- Problem requirements: Below is a set of records, and all of them should be retyped exactly, minus the pictures.

- Input:
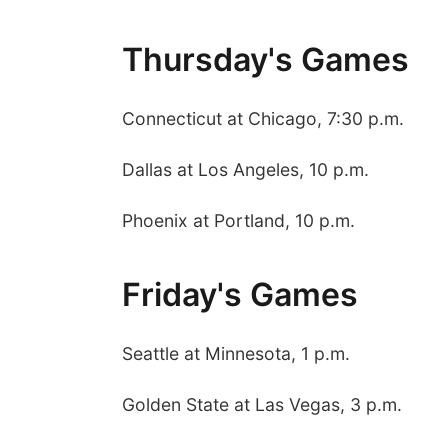
Thursday's Games
Connecticut at Chicago, 7:30 p.m.
Dallas at Los Angeles, 10 p.m.
Phoenix at Portland, 10 p.m.
Friday's Games
Seattle at Minnesota, 1 p.m.
Golden State at Las Vegas, 3 p.m.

- Task result:
Thursday's Games
Connecticut at Chicago, 7:30 p.m.
Dallas at Los Angeles, 10 p.m.
Phoenix at Portland, 10 p.m.
Friday's Games
Seattle at Minnesota, 1 p.m.
Golden State at Las Vegas, 3 p.m.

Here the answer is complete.